DATASET:
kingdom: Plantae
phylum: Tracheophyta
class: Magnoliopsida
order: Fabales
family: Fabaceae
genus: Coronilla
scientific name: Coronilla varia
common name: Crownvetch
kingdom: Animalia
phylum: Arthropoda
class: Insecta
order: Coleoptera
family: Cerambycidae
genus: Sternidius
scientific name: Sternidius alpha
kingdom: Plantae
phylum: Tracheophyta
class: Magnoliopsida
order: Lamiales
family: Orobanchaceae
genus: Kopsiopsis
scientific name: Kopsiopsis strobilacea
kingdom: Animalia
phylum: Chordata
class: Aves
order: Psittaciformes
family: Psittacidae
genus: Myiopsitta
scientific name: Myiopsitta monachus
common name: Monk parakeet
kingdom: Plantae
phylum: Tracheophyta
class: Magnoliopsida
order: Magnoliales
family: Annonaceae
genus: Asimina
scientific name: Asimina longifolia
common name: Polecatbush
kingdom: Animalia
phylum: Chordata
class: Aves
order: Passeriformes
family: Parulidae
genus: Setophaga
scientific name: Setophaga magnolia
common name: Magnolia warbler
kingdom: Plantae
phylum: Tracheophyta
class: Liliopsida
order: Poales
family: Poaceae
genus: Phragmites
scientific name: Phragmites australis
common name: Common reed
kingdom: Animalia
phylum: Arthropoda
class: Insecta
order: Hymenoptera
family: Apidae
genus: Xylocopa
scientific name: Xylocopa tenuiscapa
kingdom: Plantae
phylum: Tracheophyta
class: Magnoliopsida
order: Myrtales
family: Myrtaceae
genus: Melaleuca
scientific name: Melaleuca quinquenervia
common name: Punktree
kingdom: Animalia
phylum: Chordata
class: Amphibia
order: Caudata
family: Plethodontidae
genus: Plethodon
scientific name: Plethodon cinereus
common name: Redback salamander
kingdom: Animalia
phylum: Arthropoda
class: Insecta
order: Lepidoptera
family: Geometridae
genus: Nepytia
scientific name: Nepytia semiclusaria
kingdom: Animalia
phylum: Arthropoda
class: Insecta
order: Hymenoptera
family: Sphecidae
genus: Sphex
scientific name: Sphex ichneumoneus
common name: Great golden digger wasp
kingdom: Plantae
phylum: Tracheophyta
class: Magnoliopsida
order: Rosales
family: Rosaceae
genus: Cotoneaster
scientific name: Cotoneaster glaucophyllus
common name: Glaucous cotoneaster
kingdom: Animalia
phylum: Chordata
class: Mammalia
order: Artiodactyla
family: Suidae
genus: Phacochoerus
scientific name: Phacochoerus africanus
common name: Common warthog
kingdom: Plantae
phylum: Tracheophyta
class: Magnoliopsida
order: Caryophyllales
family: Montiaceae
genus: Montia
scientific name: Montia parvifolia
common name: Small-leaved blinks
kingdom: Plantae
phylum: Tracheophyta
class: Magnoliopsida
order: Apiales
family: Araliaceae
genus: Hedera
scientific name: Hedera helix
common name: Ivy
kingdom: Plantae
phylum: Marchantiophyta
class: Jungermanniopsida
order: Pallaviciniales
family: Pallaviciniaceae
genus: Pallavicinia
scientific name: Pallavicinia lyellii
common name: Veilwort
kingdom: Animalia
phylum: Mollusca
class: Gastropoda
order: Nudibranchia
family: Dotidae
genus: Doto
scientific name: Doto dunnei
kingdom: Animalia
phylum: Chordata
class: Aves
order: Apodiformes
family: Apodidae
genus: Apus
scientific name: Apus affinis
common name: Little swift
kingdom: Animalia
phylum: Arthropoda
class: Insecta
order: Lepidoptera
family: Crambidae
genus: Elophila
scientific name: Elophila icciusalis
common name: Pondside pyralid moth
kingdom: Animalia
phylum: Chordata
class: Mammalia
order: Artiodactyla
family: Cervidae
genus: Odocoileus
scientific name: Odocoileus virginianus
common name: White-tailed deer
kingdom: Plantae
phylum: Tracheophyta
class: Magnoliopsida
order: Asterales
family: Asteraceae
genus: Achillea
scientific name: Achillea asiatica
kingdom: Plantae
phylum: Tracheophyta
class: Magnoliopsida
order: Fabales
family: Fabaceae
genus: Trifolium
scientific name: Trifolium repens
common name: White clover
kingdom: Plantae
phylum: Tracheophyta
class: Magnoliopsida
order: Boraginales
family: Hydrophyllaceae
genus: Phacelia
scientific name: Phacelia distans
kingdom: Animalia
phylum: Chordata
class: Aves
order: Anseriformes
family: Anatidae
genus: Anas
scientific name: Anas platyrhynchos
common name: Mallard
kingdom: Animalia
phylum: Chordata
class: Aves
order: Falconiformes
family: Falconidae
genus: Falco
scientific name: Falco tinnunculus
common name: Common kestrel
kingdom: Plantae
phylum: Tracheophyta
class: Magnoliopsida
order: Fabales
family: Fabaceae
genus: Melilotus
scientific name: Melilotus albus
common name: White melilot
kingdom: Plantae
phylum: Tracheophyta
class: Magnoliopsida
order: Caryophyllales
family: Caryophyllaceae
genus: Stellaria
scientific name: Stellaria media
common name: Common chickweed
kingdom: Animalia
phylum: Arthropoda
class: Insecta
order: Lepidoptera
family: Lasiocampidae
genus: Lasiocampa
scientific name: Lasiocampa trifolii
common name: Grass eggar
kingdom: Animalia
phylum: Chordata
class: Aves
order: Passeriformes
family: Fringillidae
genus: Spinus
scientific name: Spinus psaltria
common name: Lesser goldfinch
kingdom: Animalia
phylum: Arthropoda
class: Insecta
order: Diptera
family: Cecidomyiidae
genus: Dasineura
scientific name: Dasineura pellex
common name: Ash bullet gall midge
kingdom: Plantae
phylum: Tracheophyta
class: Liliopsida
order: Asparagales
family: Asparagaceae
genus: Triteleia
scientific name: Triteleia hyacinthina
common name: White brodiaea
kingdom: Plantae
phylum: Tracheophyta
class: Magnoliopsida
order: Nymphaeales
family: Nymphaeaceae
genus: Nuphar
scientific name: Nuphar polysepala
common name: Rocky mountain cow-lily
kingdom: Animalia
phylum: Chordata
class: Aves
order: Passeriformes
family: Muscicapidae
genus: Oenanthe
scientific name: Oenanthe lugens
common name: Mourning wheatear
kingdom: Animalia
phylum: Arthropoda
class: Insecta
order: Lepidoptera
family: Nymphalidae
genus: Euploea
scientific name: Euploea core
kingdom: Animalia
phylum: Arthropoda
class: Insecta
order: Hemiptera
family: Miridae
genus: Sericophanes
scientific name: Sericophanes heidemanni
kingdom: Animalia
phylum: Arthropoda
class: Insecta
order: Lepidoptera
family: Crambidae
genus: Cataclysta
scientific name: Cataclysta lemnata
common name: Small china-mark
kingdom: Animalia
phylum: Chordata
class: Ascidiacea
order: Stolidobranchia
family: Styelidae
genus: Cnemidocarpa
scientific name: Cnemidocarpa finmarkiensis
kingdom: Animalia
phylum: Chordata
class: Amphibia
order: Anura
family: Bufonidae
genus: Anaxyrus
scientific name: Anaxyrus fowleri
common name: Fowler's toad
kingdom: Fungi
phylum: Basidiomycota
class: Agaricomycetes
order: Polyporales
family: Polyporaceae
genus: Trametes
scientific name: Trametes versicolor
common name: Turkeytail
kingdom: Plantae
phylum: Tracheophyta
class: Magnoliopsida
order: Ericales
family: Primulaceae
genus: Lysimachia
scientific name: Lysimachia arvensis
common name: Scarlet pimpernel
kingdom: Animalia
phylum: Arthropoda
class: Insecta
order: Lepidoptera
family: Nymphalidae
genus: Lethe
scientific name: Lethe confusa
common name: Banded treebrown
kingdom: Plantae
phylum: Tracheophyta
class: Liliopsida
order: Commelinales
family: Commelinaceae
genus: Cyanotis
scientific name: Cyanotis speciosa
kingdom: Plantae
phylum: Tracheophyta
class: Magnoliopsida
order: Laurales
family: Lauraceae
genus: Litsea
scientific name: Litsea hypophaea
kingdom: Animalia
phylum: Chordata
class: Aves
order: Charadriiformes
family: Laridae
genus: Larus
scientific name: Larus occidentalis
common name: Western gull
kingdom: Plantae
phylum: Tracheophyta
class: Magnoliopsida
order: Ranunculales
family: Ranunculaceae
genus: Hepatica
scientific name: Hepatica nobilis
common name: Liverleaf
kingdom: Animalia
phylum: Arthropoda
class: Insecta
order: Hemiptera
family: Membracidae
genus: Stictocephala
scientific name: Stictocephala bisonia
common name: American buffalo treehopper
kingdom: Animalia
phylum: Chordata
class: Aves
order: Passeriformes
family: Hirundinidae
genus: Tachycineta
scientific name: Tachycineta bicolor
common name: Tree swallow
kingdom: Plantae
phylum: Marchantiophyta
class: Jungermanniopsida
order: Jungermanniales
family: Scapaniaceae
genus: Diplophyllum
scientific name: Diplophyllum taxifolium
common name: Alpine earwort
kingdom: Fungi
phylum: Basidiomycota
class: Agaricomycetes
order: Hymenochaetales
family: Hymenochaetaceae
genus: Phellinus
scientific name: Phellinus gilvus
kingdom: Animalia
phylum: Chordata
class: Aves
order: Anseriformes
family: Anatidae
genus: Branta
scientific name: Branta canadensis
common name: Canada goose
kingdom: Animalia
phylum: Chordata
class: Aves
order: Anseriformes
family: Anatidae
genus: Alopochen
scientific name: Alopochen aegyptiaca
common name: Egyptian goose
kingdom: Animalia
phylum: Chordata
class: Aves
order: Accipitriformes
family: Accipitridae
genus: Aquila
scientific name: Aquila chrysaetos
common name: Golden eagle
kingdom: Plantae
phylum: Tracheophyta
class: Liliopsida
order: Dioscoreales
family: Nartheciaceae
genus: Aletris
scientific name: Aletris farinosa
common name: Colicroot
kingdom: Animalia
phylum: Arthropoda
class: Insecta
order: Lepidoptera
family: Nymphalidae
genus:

TASK TO COMPLETE: Can you repeat verbatim the part of the entries that opens with the very first line and closes with the line containing "scientific name: Kopsiopsis strobilacea", including both of those lines?

WRITTEN ANSWER:
kingdom: Plantae
phylum: Tracheophyta
class: Magnoliopsida
order: Fabales
family: Fabaceae
genus: Coronilla
scientific name: Coronilla varia
common name: Crownvetch
kingdom: Animalia
phylum: Arthropoda
class: Insecta
order: Coleoptera
family: Cerambycidae
genus: Sternidius
scientific name: Sternidius alpha
kingdom: Plantae
phylum: Tracheophyta
class: Magnoliopsida
order: Lamiales
family: Orobanchaceae
genus: Kopsiopsis
scientific name: Kopsiopsis strobilacea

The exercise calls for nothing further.